PROBLEM DETAILS: Write out the data in full, exactly as shown.

MATERIAL SUPPLIED:
=== Begin Enclosure ===

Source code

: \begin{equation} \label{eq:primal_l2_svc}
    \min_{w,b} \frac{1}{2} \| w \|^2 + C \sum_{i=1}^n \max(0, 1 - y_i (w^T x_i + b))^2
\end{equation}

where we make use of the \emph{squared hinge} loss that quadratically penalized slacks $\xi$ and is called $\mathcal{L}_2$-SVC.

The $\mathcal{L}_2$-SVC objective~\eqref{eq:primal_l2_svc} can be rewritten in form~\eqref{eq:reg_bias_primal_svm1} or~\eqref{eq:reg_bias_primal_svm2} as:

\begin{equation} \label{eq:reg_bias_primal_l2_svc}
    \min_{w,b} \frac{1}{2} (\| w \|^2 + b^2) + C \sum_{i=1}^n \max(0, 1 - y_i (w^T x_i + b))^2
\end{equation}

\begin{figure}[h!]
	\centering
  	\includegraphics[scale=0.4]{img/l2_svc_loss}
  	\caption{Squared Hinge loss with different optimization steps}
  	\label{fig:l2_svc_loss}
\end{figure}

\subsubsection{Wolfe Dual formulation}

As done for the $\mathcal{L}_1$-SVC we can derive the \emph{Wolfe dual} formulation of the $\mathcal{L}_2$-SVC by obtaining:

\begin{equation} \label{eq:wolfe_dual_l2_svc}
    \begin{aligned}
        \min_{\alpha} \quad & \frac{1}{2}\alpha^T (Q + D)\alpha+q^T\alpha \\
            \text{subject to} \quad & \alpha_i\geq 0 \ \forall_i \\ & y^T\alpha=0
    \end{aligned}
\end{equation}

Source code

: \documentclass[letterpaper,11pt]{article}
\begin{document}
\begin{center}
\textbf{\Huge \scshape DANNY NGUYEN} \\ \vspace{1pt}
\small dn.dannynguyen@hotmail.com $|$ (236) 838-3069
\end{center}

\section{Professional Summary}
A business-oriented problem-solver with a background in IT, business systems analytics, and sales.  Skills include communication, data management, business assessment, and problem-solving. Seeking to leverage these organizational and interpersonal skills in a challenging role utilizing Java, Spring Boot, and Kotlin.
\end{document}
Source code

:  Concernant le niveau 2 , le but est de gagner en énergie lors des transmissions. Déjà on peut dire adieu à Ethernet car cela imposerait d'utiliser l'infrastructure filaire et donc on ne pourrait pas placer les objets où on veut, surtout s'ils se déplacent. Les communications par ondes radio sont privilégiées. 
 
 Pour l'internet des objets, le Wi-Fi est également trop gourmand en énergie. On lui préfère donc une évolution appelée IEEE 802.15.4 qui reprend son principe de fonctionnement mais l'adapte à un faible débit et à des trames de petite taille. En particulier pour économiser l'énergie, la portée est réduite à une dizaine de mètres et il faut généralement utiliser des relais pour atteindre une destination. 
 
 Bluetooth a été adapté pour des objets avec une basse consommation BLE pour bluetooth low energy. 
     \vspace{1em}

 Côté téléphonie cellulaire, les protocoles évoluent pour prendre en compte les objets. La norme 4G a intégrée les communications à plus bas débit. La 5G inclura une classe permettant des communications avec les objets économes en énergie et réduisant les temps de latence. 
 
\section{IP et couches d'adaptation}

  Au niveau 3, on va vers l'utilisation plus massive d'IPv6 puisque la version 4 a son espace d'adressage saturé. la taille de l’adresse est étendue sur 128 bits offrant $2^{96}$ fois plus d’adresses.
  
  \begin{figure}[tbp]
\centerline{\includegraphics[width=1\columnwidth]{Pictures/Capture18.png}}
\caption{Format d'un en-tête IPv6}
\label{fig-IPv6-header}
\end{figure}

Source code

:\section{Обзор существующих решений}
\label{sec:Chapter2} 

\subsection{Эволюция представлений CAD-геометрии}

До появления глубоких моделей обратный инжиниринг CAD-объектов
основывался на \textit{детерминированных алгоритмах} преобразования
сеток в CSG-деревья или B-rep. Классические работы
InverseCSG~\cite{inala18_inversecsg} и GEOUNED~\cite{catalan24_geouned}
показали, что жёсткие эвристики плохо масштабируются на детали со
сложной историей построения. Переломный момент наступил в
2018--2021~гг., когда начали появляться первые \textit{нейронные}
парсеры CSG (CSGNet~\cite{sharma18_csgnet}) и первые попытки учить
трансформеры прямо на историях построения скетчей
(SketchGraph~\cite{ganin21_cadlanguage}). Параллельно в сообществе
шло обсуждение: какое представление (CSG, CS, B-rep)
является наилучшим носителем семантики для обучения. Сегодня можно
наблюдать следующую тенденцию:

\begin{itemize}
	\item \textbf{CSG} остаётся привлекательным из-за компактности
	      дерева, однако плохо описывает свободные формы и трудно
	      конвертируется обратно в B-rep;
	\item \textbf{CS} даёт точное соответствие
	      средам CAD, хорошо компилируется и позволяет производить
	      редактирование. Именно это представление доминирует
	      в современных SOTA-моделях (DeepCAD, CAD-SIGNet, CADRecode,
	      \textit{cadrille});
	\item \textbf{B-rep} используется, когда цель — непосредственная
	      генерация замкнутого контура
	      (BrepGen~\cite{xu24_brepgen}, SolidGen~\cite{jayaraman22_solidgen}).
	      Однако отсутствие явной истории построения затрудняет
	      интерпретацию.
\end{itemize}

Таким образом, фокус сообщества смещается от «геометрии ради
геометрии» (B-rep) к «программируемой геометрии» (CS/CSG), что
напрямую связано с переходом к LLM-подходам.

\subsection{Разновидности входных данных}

=== End Enclosure ===

RESPONSE TO THE TASK:
Source code

: \begin{equation} \label{eq:primal_l2_svc}
    \min_{w,b} \frac{1}{2} \| w \|^2 + C \sum_{i=1}^n \max(0, 1 - y_i (w^T x_i + b))^2
\end{equation}

where we make use of the \emph{squared hinge} loss that quadratically penalized slacks $\xi$ and is called $\mathcal{L}_2$-SVC.

The $\mathcal{L}_2$-SVC objective~\eqref{eq:primal_l2_svc} can be rewritten in form~\eqref{eq:reg_bias_primal_svm1} or~\eqref{eq:reg_bias_primal_svm2} as:

\begin{equation} \label{eq:reg_bias_primal_l2_svc}
    \min_{w,b} \frac{1}{2} (\| w \|^2 + b^2) + C \sum_{i=1}^n \max(0, 1 - y_i (w^T x_i + b))^2
\end{equation}

\begin{figure}[h!]
	\centering
  	\includegraphics[scale=0.4]{img/l2_svc_loss}
  	\caption{Squared Hinge loss with different optimization steps}
  	\label{fig:l2_svc_loss}
\end{figure}

\subsubsection{Wolfe Dual formulation}

As done for the $\mathcal{L}_1$-SVC we can derive the \emph{Wolfe dual} formulation of the $\mathcal{L}_2$-SVC by obtaining:

\begin{equation} \label{eq:wolfe_dual_l2_svc}
    \begin{aligned}
        \min_{\alpha} \quad & \frac{1}{2}\alpha^T (Q + D)\alpha+q^T\alpha \\
            \text{subject to} \quad & \alpha_i\geq 0 \ \forall_i \\ & y^T\alpha=0
    \end{aligned}
\end{equation}

Source code

: \documentclass[letterpaper,11pt]{article}
\begin{document}
\begin{center}
\textbf{\Huge \scshape DANNY NGUYEN} \\ \vspace{1pt}
\small dn.dannynguyen@hotmail.com $|$ (236) 838-3069
\end{center}

\section{Professional Summary}
A business-oriented problem-solver with a background in IT, business systems analytics, and sales.  Skills include communication, data management, business assessment, and problem-solving. Seeking to leverage these organizational and interpersonal skills in a challenging role utilizing Java, Spring Boot, and Kotlin.
\end{document}
Source code

:  Concernant le niveau 2 , le but est de gagner en énergie lors des transmissions. Déjà on peut dire adieu à Ethernet car cela imposerait d'utiliser l'infrastructure filaire et donc on ne pourrait pas placer les objets où on veut, surtout s'ils se déplacent. Les communications par ondes radio sont privilégiées. 
 
 Pour l'internet des objets, le Wi-Fi est également trop gourmand en énergie. On lui préfère donc une évolution appelée IEEE 802.15.4 qui reprend son principe de fonctionnement mais l'adapte à un faible débit et à des trames de petite taille. En particulier pour économiser l'énergie, la portée est réduite à une dizaine de mètres et il faut généralement utiliser des relais pour atteindre une destination. 
 
 Bluetooth a été adapté pour des objets avec une basse consommation BLE pour bluetooth low energy. 
     \vspace{1em}

 Côté téléphonie cellulaire, les protocoles évoluent pour prendre en compte les objets. La norme 4G a intégrée les communications à plus bas débit. La 5G inclura une classe permettant des communications avec les objets économes en énergie et réduisant les temps de latence. 
 
\section{IP et couches d'adaptation}

  Au niveau 3, on va vers l'utilisation plus massive d'IPv6 puisque la version 4 a son espace d'adressage saturé. la taille de l’adresse est étendue sur 128 bits offrant $2^{96}$ fois plus d’adresses.
  
  \begin{figure}[tbp]
\centerline{\includegraphics[width=1\columnwidth]{Pictures/Capture18.png}}
\caption{Format d'un en-tête IPv6}
\label{fig-IPv6-header}
\end{figure}

Source code

:\section{Обзор существующих решений}
\label{sec:Chapter2} 

\subsection{Эволюция представлений CAD-геометрии}

До появления глубоких моделей обратный инжиниринг CAD-объектов
основывался на \textit{детерминированных алгоритмах} преобразования
сеток в CSG-деревья или B-rep. Классические работы
InverseCSG~\cite{inala18_inversecsg} и GEOUNED~\cite{catalan24_geouned}
показали, что жёсткие эвристики плохо масштабируются на детали со
сложной историей построения. Переломный момент наступил в
2018--2021~гг., когда начали появляться первые \textit{нейронные}
парсеры CSG (CSGNet~\cite{sharma18_csgnet}) и первые попытки учить
трансформеры прямо на историях построения скетчей
(SketchGraph~\cite{ganin21_cadlanguage}). Параллельно в сообществе
шло обсуждение: какое представление (CSG, CS, B-rep)
является наилучшим носителем семантики для обучения. Сегодня можно
наблюдать следующую тенденцию:

\begin{itemize}
	\item \textbf{CSG} остаётся привлекательным из-за компактности
	      дерева, однако плохо описывает свободные формы и трудно
	      конвертируется обратно в B-rep;
	\item \textbf{CS} даёт точное соответствие
	      средам CAD, хорошо компилируется и позволяет производить
	      редактирование. Именно это представление доминирует
	      в современных SOTA-моделях (DeepCAD, CAD-SIGNet, CADRecode,
	      \textit{cadrille});
	\item \textbf{B-rep} используется, когда цель — непосредственная
	      генерация замкнутого контура
	      (BrepGen~\cite{xu24_brepgen}, SolidGen~\cite{jayaraman22_solidgen}).
	      Однако отсутствие явной истории построения затрудняет
	      интерпретацию.
\end{itemize}

Таким образом, фокус сообщества смещается от «геометрии ради
геометрии» (B-rep) к «программируемой геометрии» (CS/CSG), что
напрямую связано с переходом к LLM-подходам.

\subsection{Разновидности входных данных}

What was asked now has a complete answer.